Leadership vs Management: that old question

I am designing a conference program at the moment around the topic of leadership.  Looking around, i noticed this little quote by Steve Denning:

Managers are expected to accept whatever the organization wants and to make that happen. By contrast, leaders often challenge what the organization says it wants and create new goals.

That’s a nice little distinction that I am sure to use time and time again. 


8 Responses to Leadership vs Management: that old question

  1. Sue Massey says:

    I found your site on google blog search and read a few of your other posts. Keep up the good work. Just added your RSS feed to my feed reader. Look forward to reading more from you.

    – Sue.

  2. Henry Pym says:

    Leadership ?
    A novel concept for the VPS.
    Good luck in your endeavours.

  3. Henry
    Do I detect a hint of sarcasm there?
    Or perhaps you have been witness to too much mutton dressed as lamb (or is that management dressed as leadership).

  4. Henry Pym says:

    Sadly yes, there is a hint of irony there.

    One tires of those high in the public sector org charts who for years have been “talking the talk” about leadership, but have proven totally incapable of “walking the walk.”

    They understand the written concepts of leadership as opposed to managing, however have no stomach for the changes needed to deliver it.

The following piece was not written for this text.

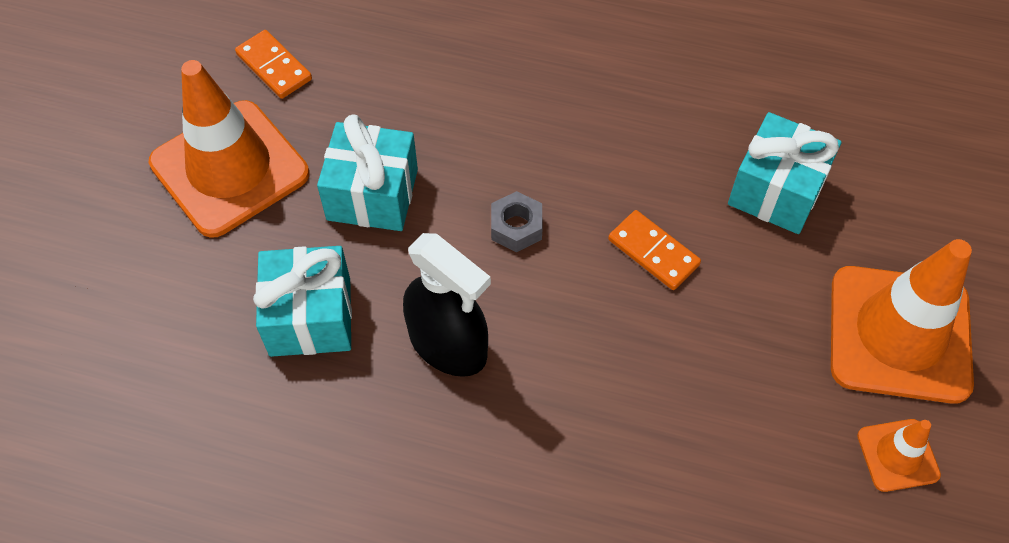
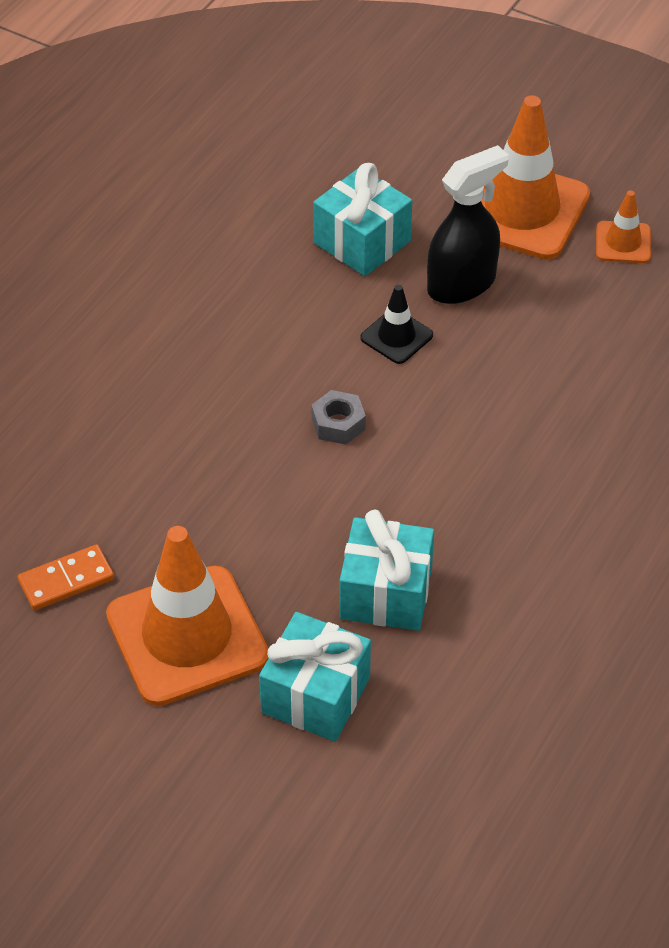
camera: 75 degrees left, 10 degrees down
turquoise gift [317,114,418,231] -> turquoise gift moved to [259,612,371,742]
black spray bottle [403,233,491,377] -> black spray bottle moved to [427,145,509,304]
orange domino [608,210,701,290] -> black traffic cone [360,285,433,364]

  5. Dear Henry – you speak as if from years of experience of public sector management rather than public sector leadership. The move towards agile government is very interesting – about how to design organisations for speed rather than for efficiency – another novel concept!

  6. Elijah Bailey says:

    I agree with Henry,

    A govt org designed for agility rather than efficiency is an interesting concept, not a wholly novel one however given than govt appears to have never had efficiency in mind.

    Agility and speed however are very interesting concepts. but I fear our attempts to skin these bananas will make the turning circle of the QE2, look like a spinning top.

  7. Nerida Hart says:

    The problem is that most public sector organisations are scared Sh**less by true leadership and those that are willing to take a calculated risk for change. They hide behind very traditional managment and call it leadership – usually it means don’t do anything that might end up in Senate Estimates(even if ending up there may expose really good practice and leadership and you can fully explain actions and make change)

  8. Henry Pym says:

    An excellent observation Nerida. Your sentiments are so in line with mine I feel like I know you. There is the eternal compromise between what is better for the greater good and what it takes to keep your minister happy.

    The days of frank and fearless advice from public servants to their ministers are disappearing, as few are willing to tell the politicians what they don’t what to hear. I think the terminology for this type of honest approach these days is “career limiting move.”

    Public servants are quite justifiably no longer willing to stick their head above the parapet and so a culture of toadying and servility is perpetuated.

    If a great initiative is not politically expedient or a vote catcher its not on the radar.